Vulnerability detection with graph enhancement and global dependency representation learning

Vulnerability detection is essential for protecting software systems from attacks. Graph neural networks (GNNs) have proven effective in capturing semantic features of code and are widely used for this purpose. Existing GNN-based methods typically merge multiple graphs and employ GNNs to learn syntactic and semantic relationships within code graph structures. However, these methods face a significant limitation: current code graph structures inadequately represent parameter dependencies and node type information, which are crucial for capturing vulnerability patterns. This inadequacy hampers the GNNs’ ability to discern and characterize vulnerable code, thereby undermining effective vulnerability detection.
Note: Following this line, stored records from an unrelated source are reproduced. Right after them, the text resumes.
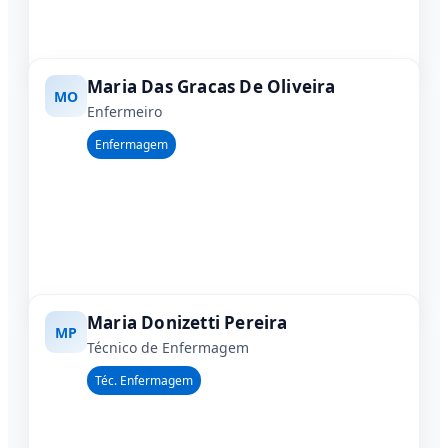
Maria Das Gracas De Oliveira
MO
Enfermeiro
Enfermagem
Maria Donizetti Pereira
MP
Técnico de Enfermagem
Téc. Enfermagem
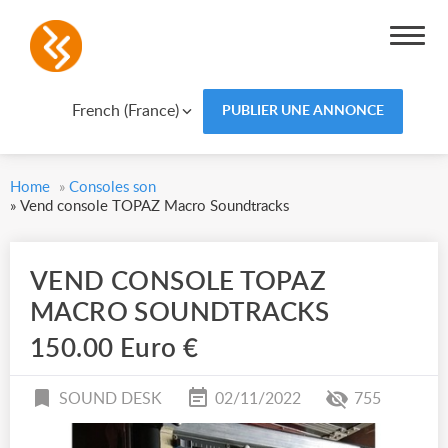
French (France)
PUBLIER UNE ANNONCE
Home
»
Consoles son
»
Vend console TOPAZ Macro Soundtracks
VEND CONSOLE TOPAZ
MACRO SOUNDTRACKS
150.00 Euro €
SOUND DESK
02/11/2022
755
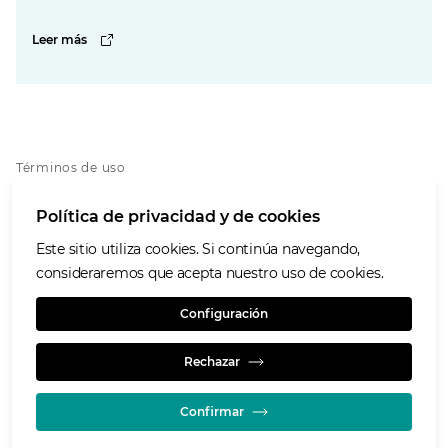
Leer más
Términos de uso
Politica de privacidad
Política de privacidad y de cookies
Cookies
Accesibilidad
Este sitio utiliza cookies. Si continúa navegando,
Políticas
consideraremos que acepta nuestro uso de cookies.
Glencore.com
Configuración
Rechazar
Confirmar
© GLENCORE 2026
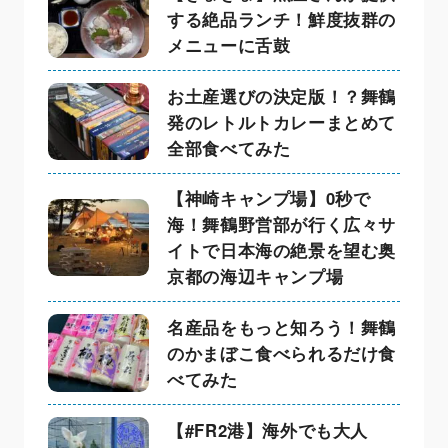
する絶品ランチ！鮮度抜群の
メニューに舌鼓
お土産選びの決定版！？舞鶴
発のレトルトカレーまとめて
全部食べてみた
【神崎キャンプ場】0秒で
海！舞鶴野営部が行く広々サ
イトで日本海の絶景を望む奥
京都の海辺キャンプ場
名産品をもっと知ろう！舞鶴
のかまぼこ食べられるだけ食
べてみた
【#FR2港】海外でも大人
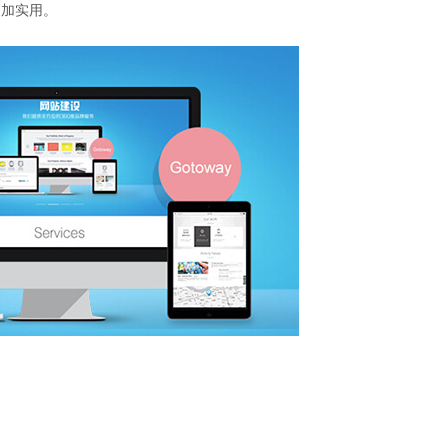
更加实用。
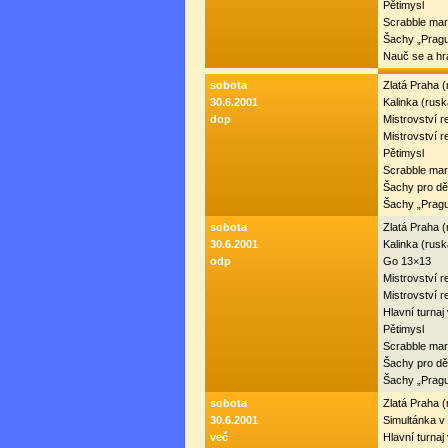
Pětimysl
Scrabble mar
Šachy „Prag
Nauč se a hr
sobota
Zlatá Praha 
30.6.2001
Kalinka (rus
dop
Mistrovství r
Mistrovství r
Pětimysl
Scrabble mar
Šachy pro dě
Šachy „Prag
sobota
Zlatá Praha 
30.6.2001
Kalinka (rus
odp
Go 13×13
Mistrovství r
Mistrovství r
Hlavní turnaj
Pětimysl
Scrabble mar
Šachy pro dě
Šachy „Prag
sobota
Zlatá Praha 
30.6.2001
Simultánka v
več
Hlavní turnaj 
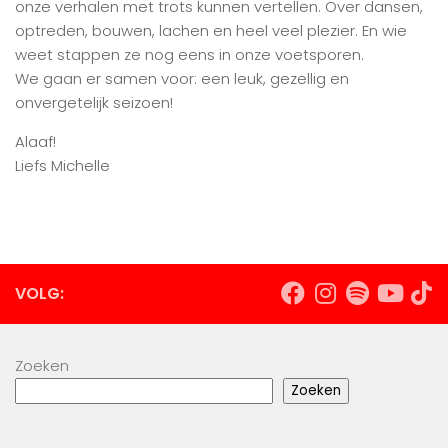
onze verhalen met trots kunnen vertellen. Over dansen,
optreden, bouwen, lachen en heel veel plezier. En wie
weet stappen ze nog eens in onze voetsporen.
We gaan er samen voor: een leuk, gezellig en
onvergetelijk seizoen!
Alaaf!
Liefs Michelle
VOLG:
Zoeken
Zoeken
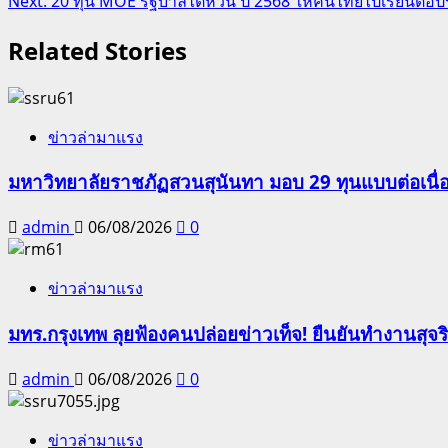
Next:
20 ทุน MOE รัฐบาลไต้หวัน ปี 2568 ให้คนไทยไปเรียนต่อ
navigation
Related Stories
ข่าวล่ามาแรง
มหาวิทยาลัยราชภัฏสวนสุนันทา มอบ 29 ทุนแบบต่อเนื่
admin
06/08/2026
0
ข่าวล่ามาแรง
มทร.กรุงเทพ ลุยฟ้องคนปล่อยข่าวเท็จ! ยืนยันทำงานสุจ
admin
06/08/2026
0
ข่าวล่ามาแรง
Additionally, traditional GNN-based methods may lose long-distance dependency information during aggregation, which is vital for understanding the behavior and occurrence patterns of vulnerable code. Despite achieving state-of-the-art performance, existing GNN-based methods struggle to fully understand vulnerability behaviors and their potential impacts. To address these issues, this paper introduces VulDecgre, a novel vulnerability detection model comprising two components: (1) An enhanced code graph structure that fuses multiple graphs and relational edges to improve code representation. (2) A natural sequence-aware learning module that integrates code execution sequence information to enhance vulnerability detection. Extensive experiments on three public datasets and a self-collected large-scale real-world C/C++ dataset demonstrate that VulDecgre achieves superior performance in vulnerability detection.